Intervention de Catherine Osson

Réunion du jeudi 6 juin 2019 à 9h00
Commission des finances, de l'économie générale et du contrôle budgétaire

Photo issue du site de l'Assemblée nationale ou de WikipediaCatherine Osson :

Monsieur le ministre, dans un contexte de menace terroriste, l'intensification des activités de formation ainsi que la contraction du temps de travail ont contribué à une baisse du taux d'engagement des effectifs de police et de gendarmerie sur le terrain. Créée en février 2018, la police de sécurité du quotidien (PSQ) avait pour objectif d'inverser cette tendance. Or, en 2018, le taux d'engagement sur le terrain de la police comme de la gendarmerie est resté très en deçà des objectifs fixés par la loi de finances initiale. Il est même en recul par rapport à l'an dernier. Comment expliquez-vous cette situation ?

Par ailleurs, les effets de la PSQ n'apparaissent pas clairement dans le rapport annuel de performances. Il est certes indiqué qu'à l'échelle du pays les atteintes aux biens et les cambriolages ont diminué en 2018 par rapport à 2017, mais nous n'avons aucun élément de comparaison chiffrée entre les villes en PSQ et hors PSQ. Sans cette distinction, il est impossible de mener une vraie évaluation de la PSQ.

Je suis la députée de Roubaix. Comment mes concitoyens peuvent-ils me croire quand je leur annonce que la PSQ aura un effet visible sur leur quotidien, si je ne peux leur donner aucun chiffre pour appuyer mon propos ? C'est ma parole contre un sentiment d'insécurité qui, hélas, se traduit trop souvent dans les urnes.
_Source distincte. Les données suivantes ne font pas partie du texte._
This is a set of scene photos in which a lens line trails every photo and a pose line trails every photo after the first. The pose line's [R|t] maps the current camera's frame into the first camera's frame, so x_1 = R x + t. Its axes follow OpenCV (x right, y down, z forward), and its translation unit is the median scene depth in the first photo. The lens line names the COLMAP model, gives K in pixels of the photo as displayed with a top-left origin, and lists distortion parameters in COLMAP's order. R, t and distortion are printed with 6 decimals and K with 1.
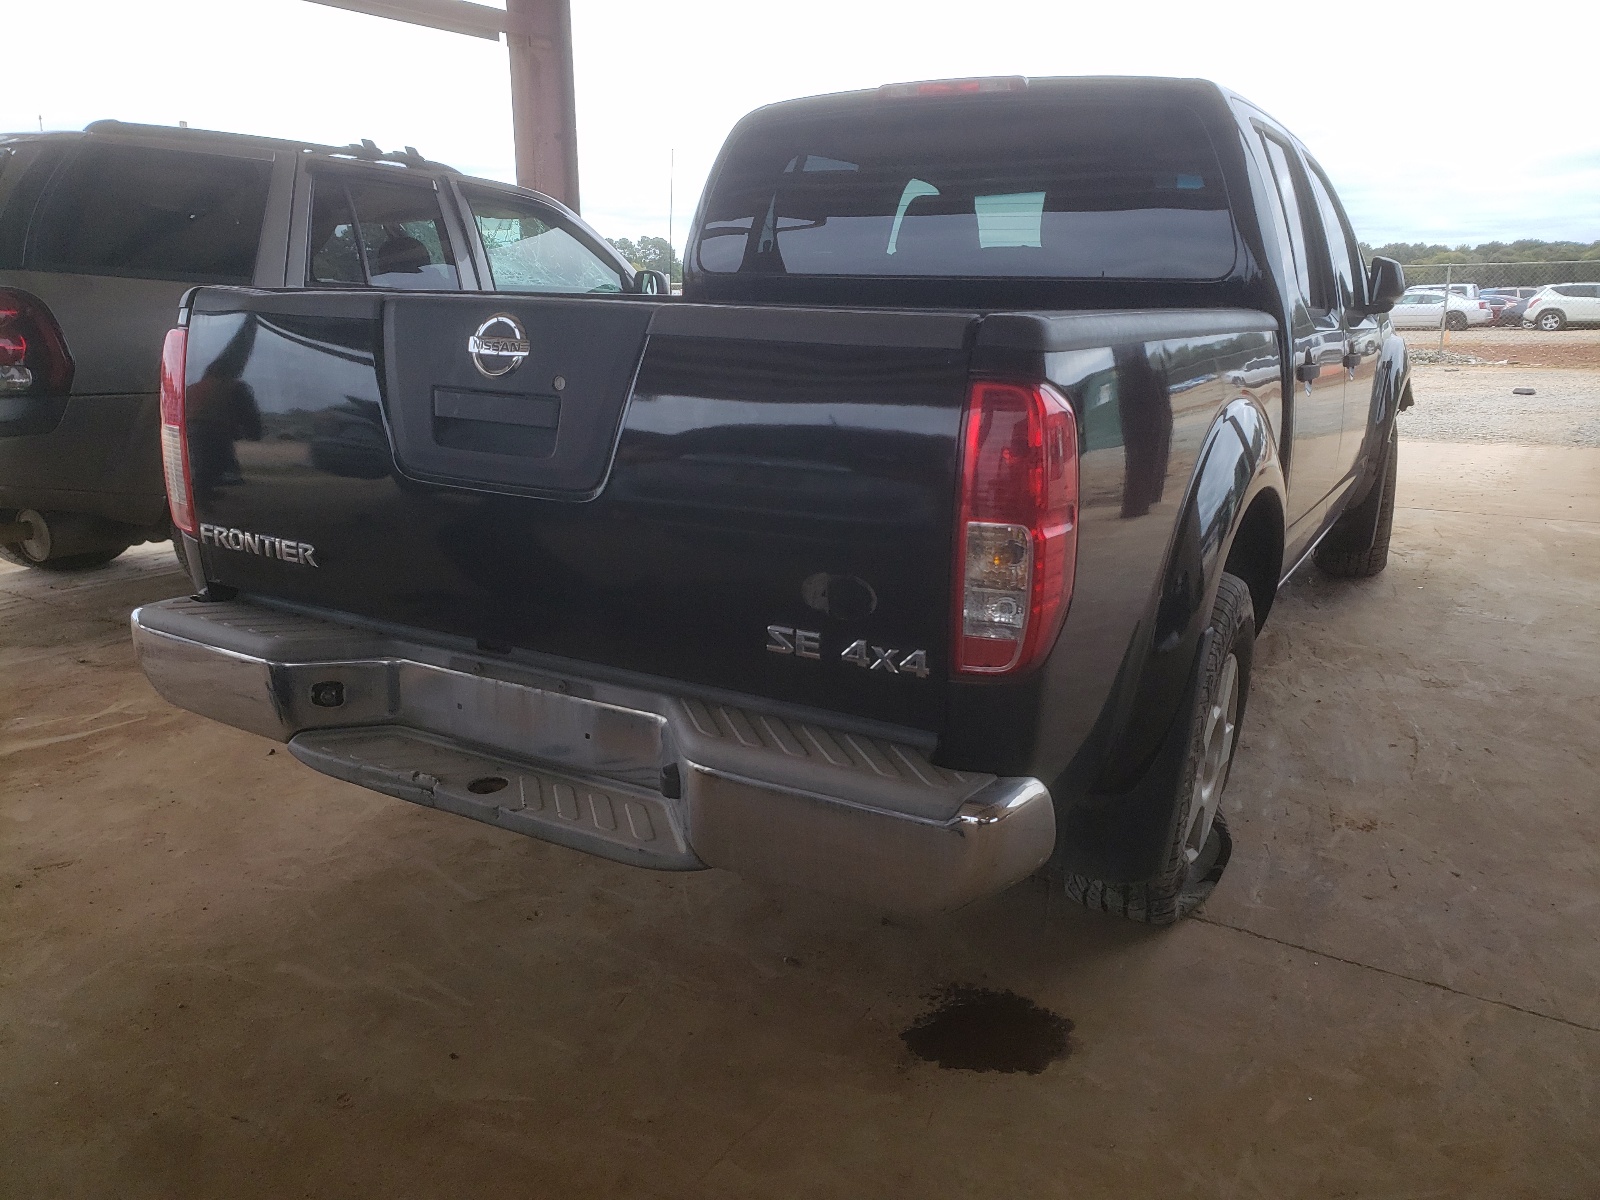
lens RADIAL K [[1199.3, 0, 800.0], [0, 1199.3, 600.0], [0, 0, 1]] dist [0.076182, -0.052872]
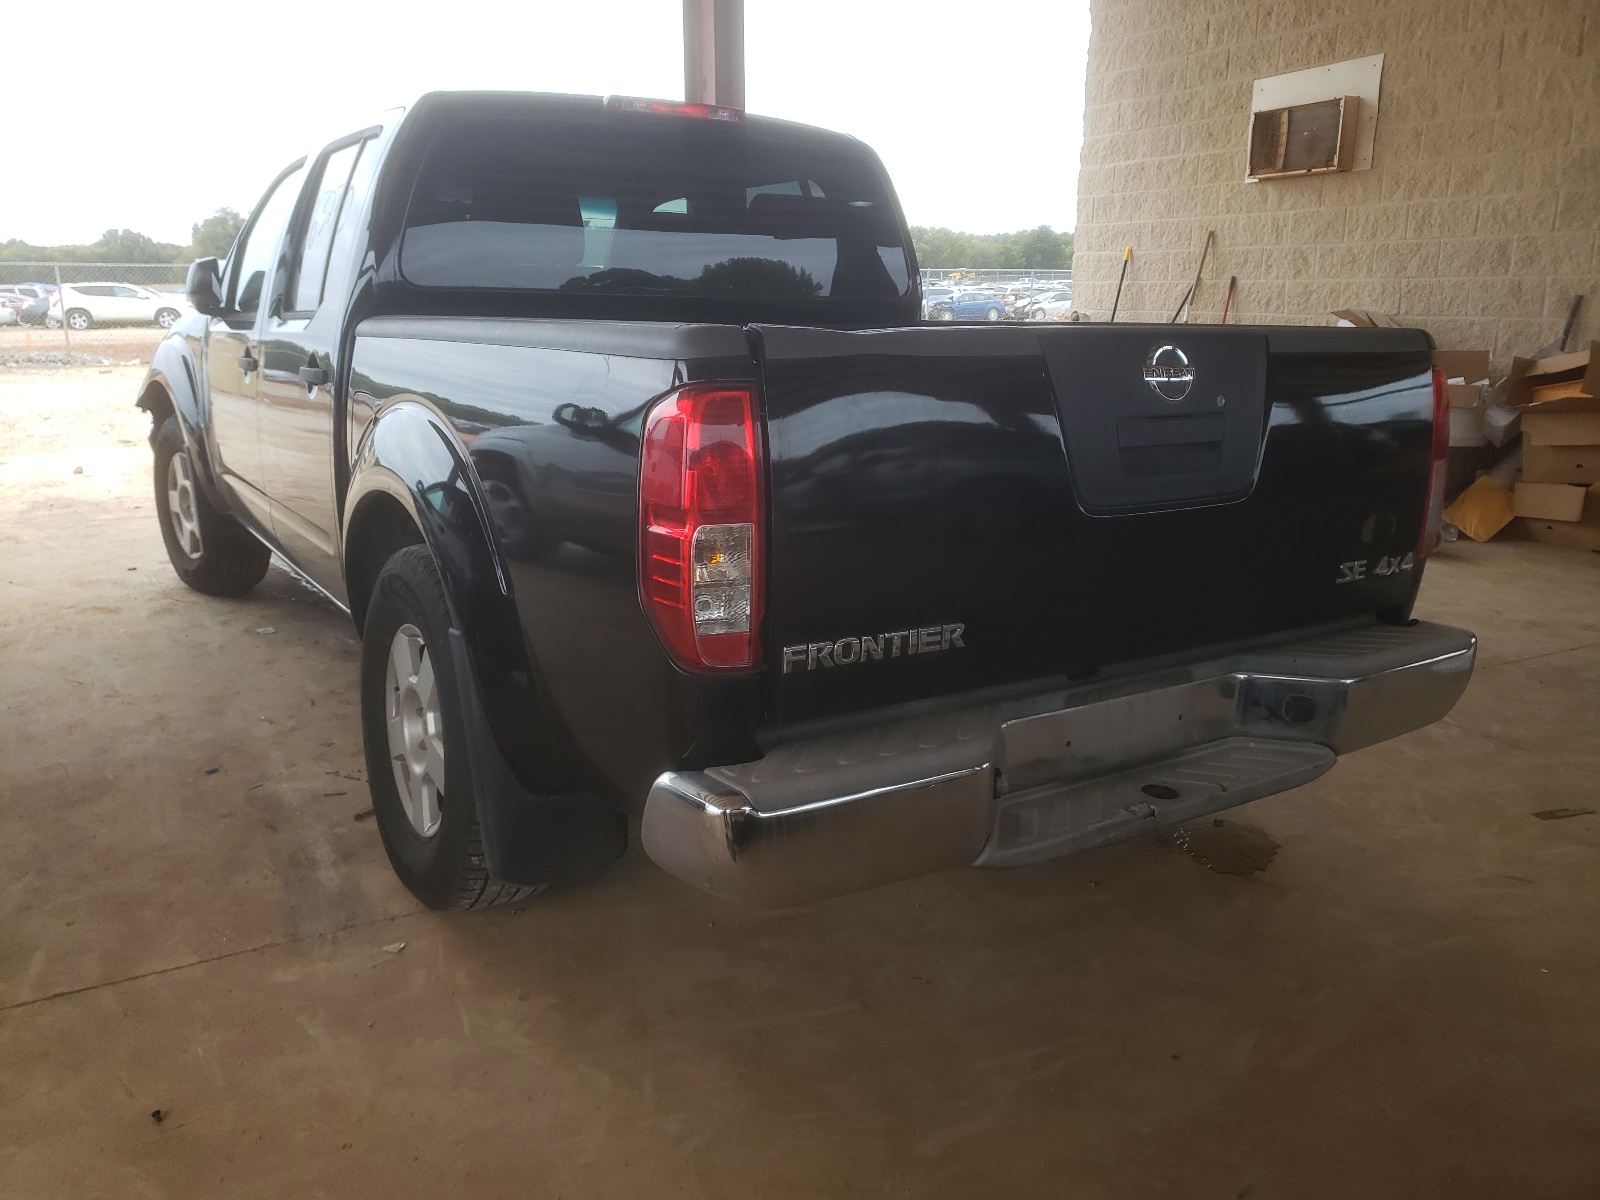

Pourquoi ne dispose-t-on pas, dans le rapport annuel de performances, d'un tableau comparatif présentant l'évolution, entre 2017 et 2018, du nombre de crimes et de délits, notamment des atteintes aux biens, dans les quartiers hors PSQ et dans ceux bénéficiant de la PSQ ? Il faudrait le même tableau comparatif pour le taux d'élucidation des vols avec violence et des cambriolages et pour le nombre de personnes arrêtées pour trafic de stupéfiants.

Au nom du groupe La République en Marche, je vous remercie par avance, monsieur le ministre, des réponses que vous pourrez nous apporter.